As global supply chains and food businesses grow ever more complex and competitive, food fraud has been identified as an emerging risk for brands as well as consumers.

While most of us like to believe that information provided on food labels can be taken at face value, Jude Mason, NSF International’s director of retail, consulting and technical services for Europe, the Middle East and Africa, says that cases of intentional product misrepresentation are on the rise.

According to the Elliott Review released in September 2014, food fraud moves into the realm of crime when it no longer involves a few random acts by ‘rogues’, but becomes an activity organised by groups who knowingly set out to deceive.

Speaking at a business breakfast on the 22nd September 2015, hosted by NSF Africa at the Verde Hotel in Cape Town, Mason explained that food fraud can be divided into roughly four different categories: mislabelling e.g. saying grain-fed eggs are free range; substitution e.g. where peanuts are used instead of cumin or non-virgin olive oil instead of virgin olive oil; adulteration e.g. sand in sugar or anti-freeze in white wine; and finally counterfeiting e.g. where recognised alcohol brand bottles are filled with cheap (and potentially dangerous) concoctions.

Although individuals or companies who commit food fraud mainly do it for the purpose of pushing down production prices to provide cheaper products in the face of tough competition, the practice of fraud  could ends up costing the food industry about R223 billion a year.

Mason said that food fraud is much more likely where there is a weak internal control system and little fear of exposure or likelihood of detection. For this reason it is of the utmost importance that brands cultivate a culture of self-regulation and vigilance, especially where their supply chains are particularly long or complex.

She said that successful means of countering fraud have proved to include good corporate governance, internal financial controls, internal audit systems, reporting requirements, vulnerability assessment, staff training and secure whistle blowing systems.

With 70 years of food safety and quality expertise behind them, NSF International finds itself at the forefront of the battle against food fraud, offering an integrated package of strategic and tactical services to help brands combat the risk.

Developed in conjunction with the University of Portsmouth Centre for Counter Fraud Studies and with expertise from City of London Police and BDO, NSF International presents food fraud awareness courses as well as vulnerability assessment workshops. The awareness courses are divided into three groups, focusing on the different departments within a company: executive awareness, technical team briefing and finally, marketing, buyer and supply chain best practice.

Mason emphasised the fact that food fraud is a complex commercial and supply chain issue and not something that can be solved by technical teams in isolation.

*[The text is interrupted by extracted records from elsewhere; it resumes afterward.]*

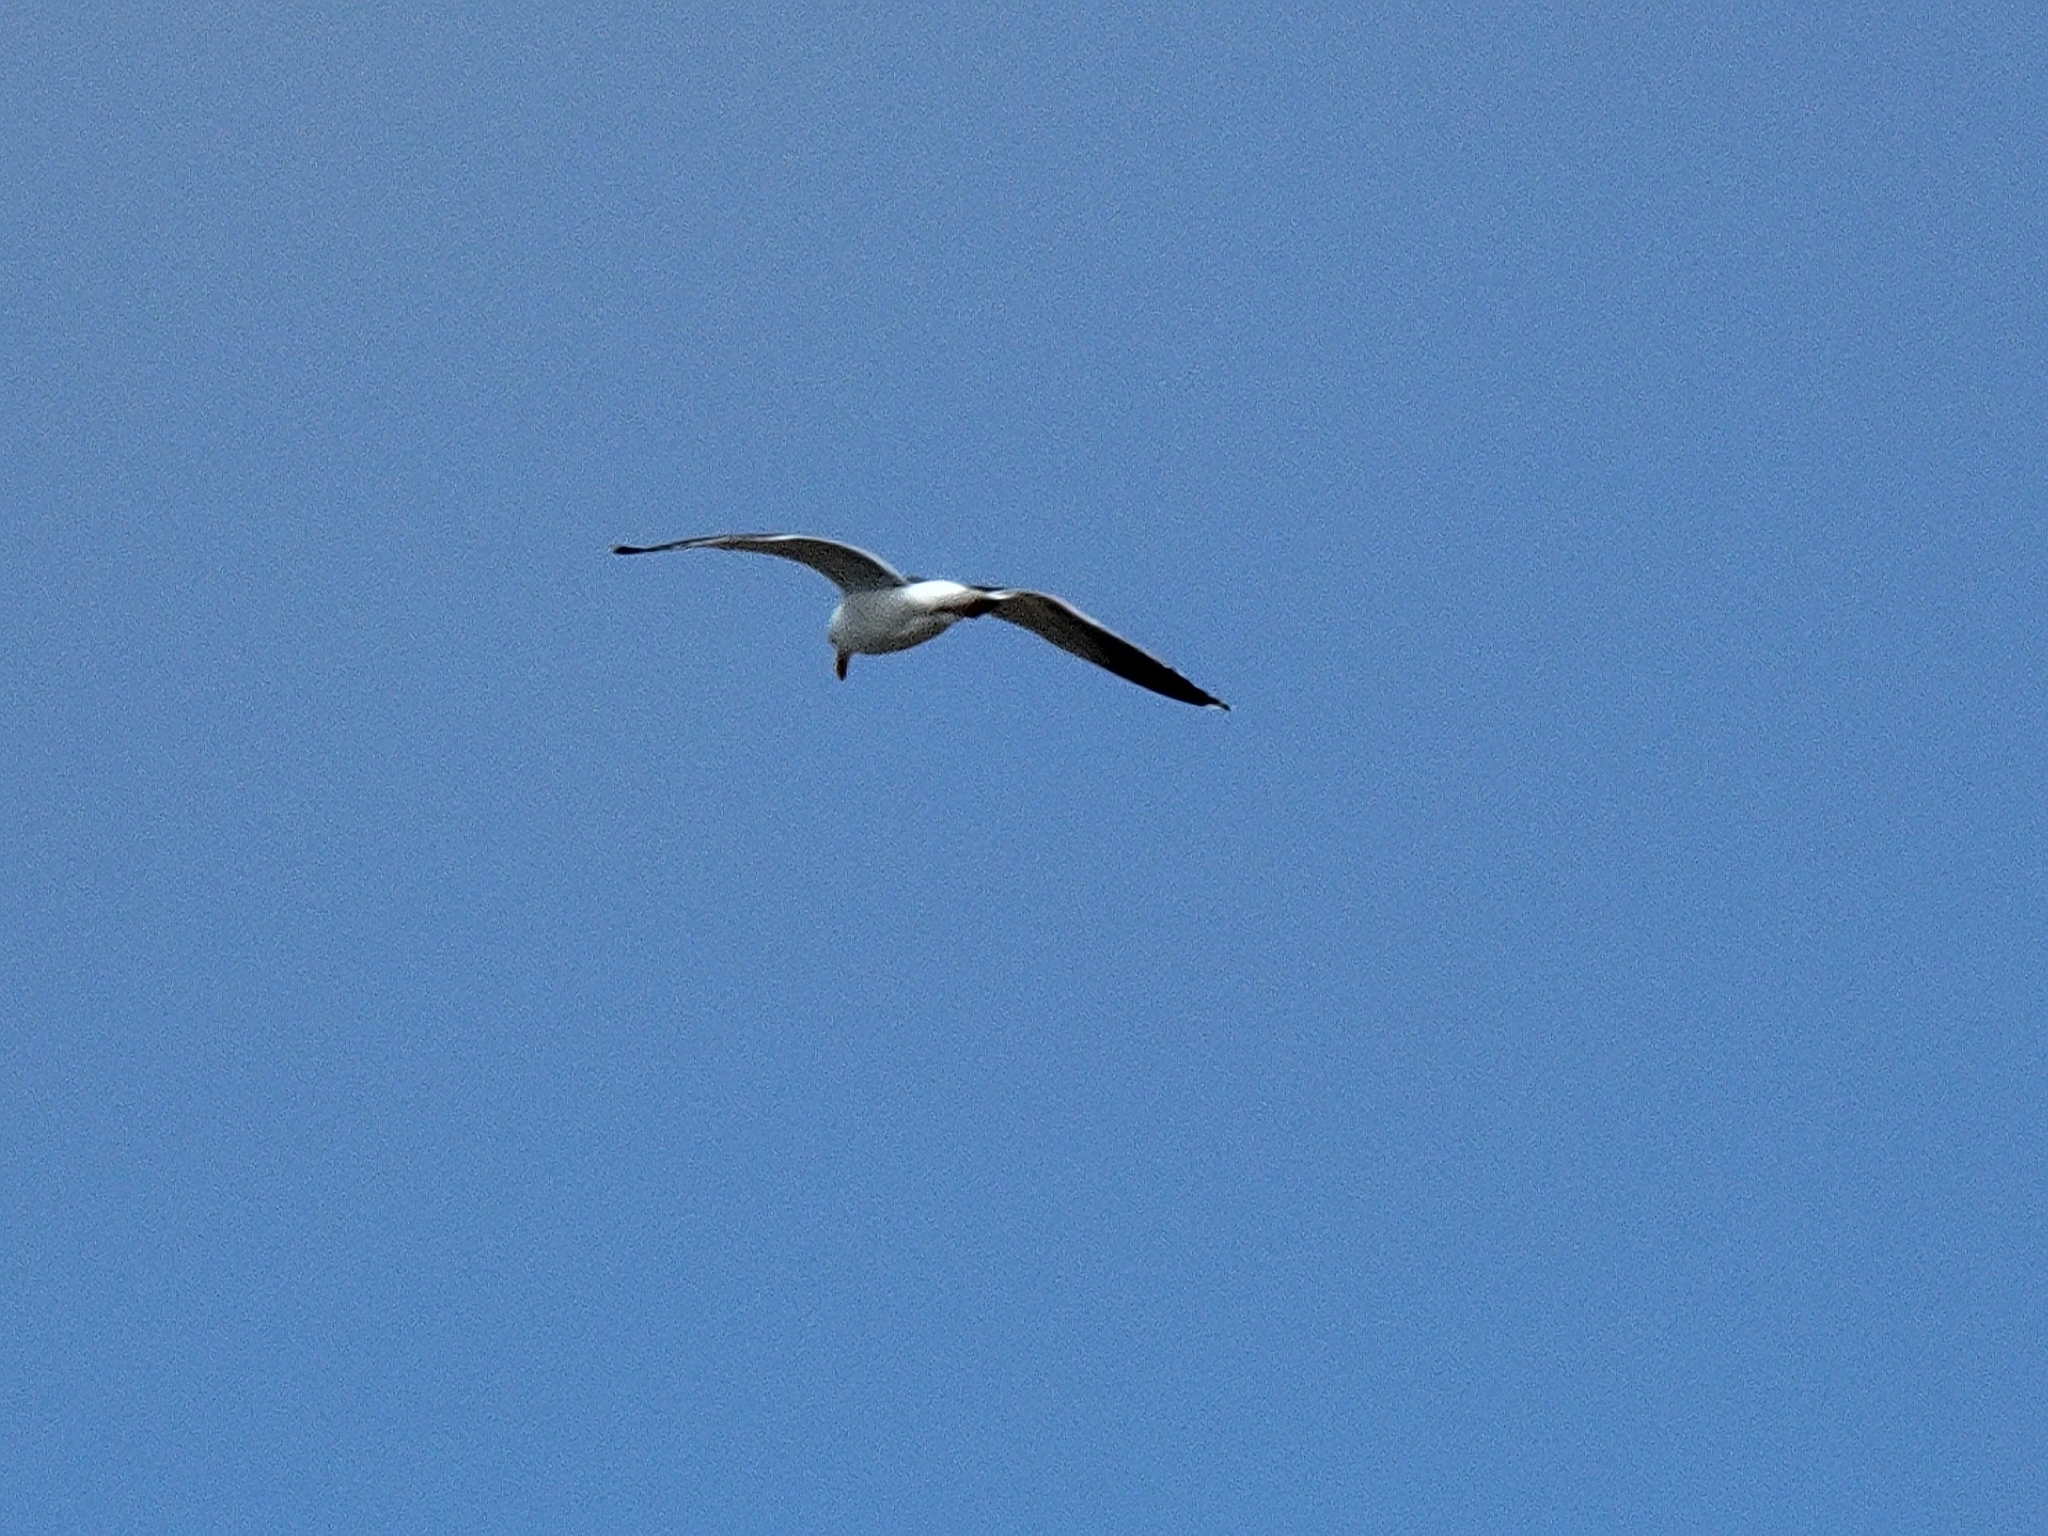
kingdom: Animalia
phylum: Chordata
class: Aves
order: Charadriiformes
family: Laridae
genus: Larus
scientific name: Larus occidentalis
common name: Western gull
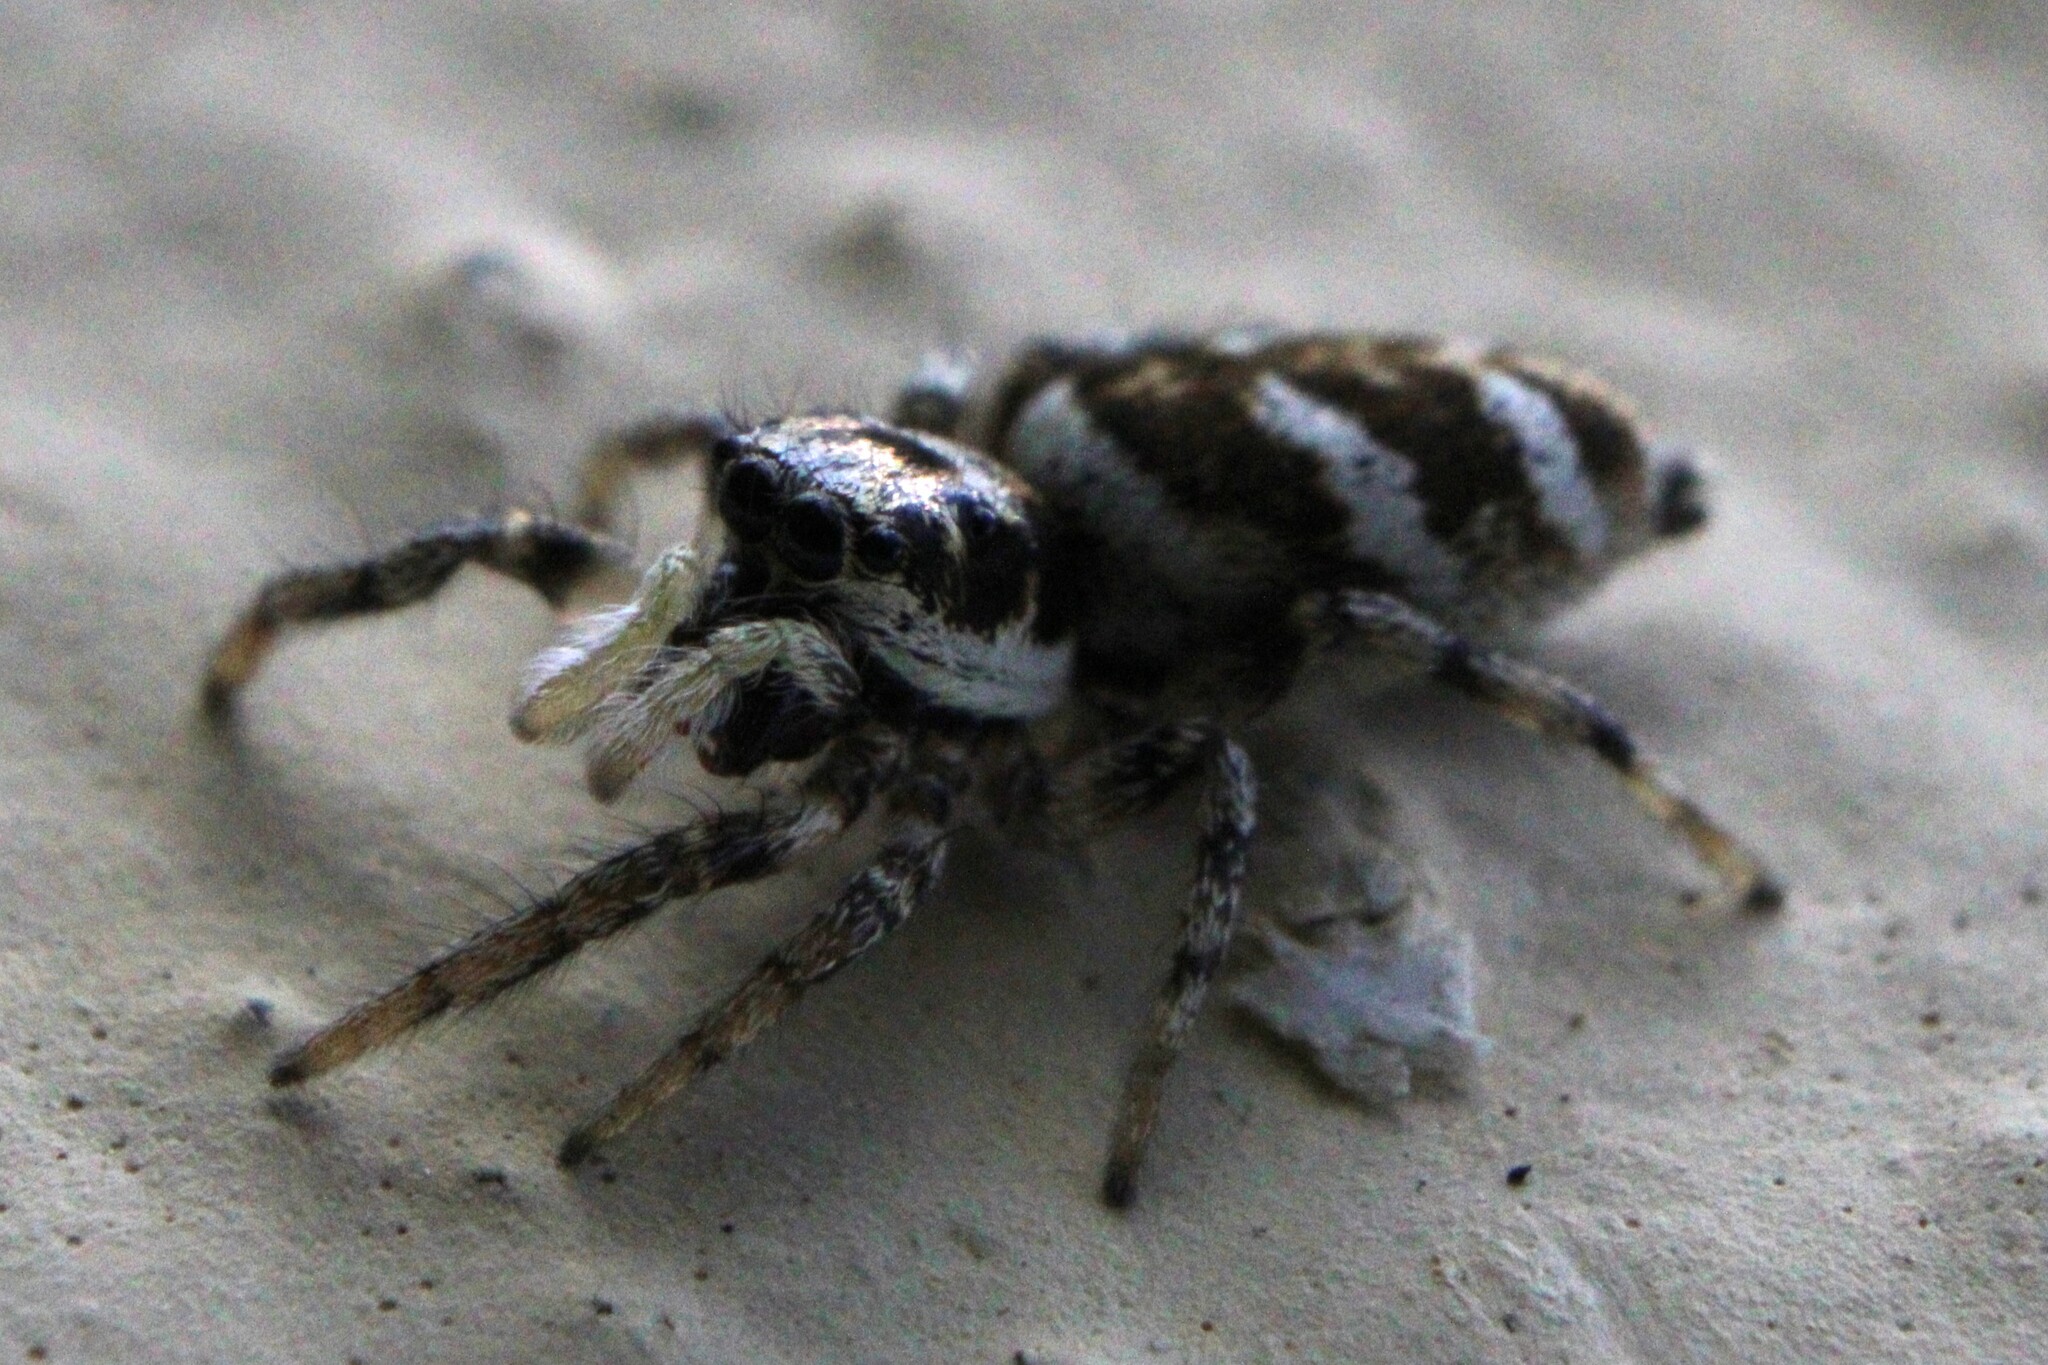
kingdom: Animalia
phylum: Arthropoda
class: Arachnida
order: Araneae
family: Salticidae
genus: Salticus
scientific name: Salticus scenicus
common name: Zebra jumper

She said that a good place for companies and brands to start raising their awareness was by following a 7-step plan:

  1. Horizon scanning – just relying on information gathered from past food fraud cases is no longer sufficient. Brands should constantly be on the lookout for potential risks. Monitoring social media is an excellent way of doing this to stay ahead of any trends.
  2. Identify risk products and areas – NSF has developed a simple, yet thorough food fraud model to help companies and brands identify which areas are more high risk and should be monitored closely and which pose less of a threat.
  3. Identify likely forms of fraud for high risk products.
  4. Assess the culture across commercial and technical functions – a tendency toward greed and cost cutting could be a good indication of vulnerability to food fraud.
  5. Provide proper training – the NSF workshops mentioned above offer a comprehensive education opportunity across the board.
  6. Develop sustainable, trusted relationships – companies should work with their supplier base to do this.
  7. Implement an ongoing programme of supply chain assurance and auditing

While putting these precautions in place may seem like an unnecessary waste of time and resources, Mason said that companies and brands who do make an effort to manage fraud play a huge role in reducing costs and increasing profitability for everyone, ultimately reducing prices for the consumer.